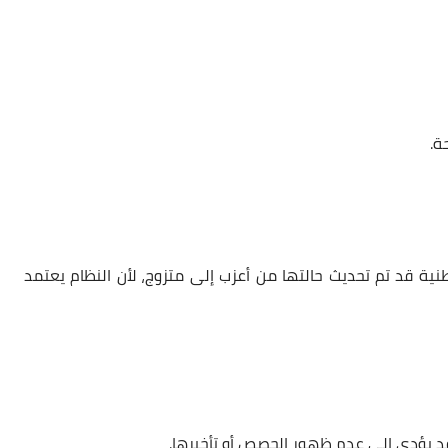
ة
.
وطنية قد تم
تحديث حالتها من أعزب إلى متزوج
، لأن النظام يعتمد
 قد يؤدي إلى
عدم ظهور الحصص أو تأخيرها
.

########

ACTIVITY: Repeat each entry above word for word, leaving every picture out.

SOLUTION FOR THIS TASK:
ة
.
وطنية قد تم
تحديث حالتها من أعزب إلى متزوج
، لأن النظام يعتمد
 قد يؤدي إلى
عدم ظهور الحصص أو تأخيرها
.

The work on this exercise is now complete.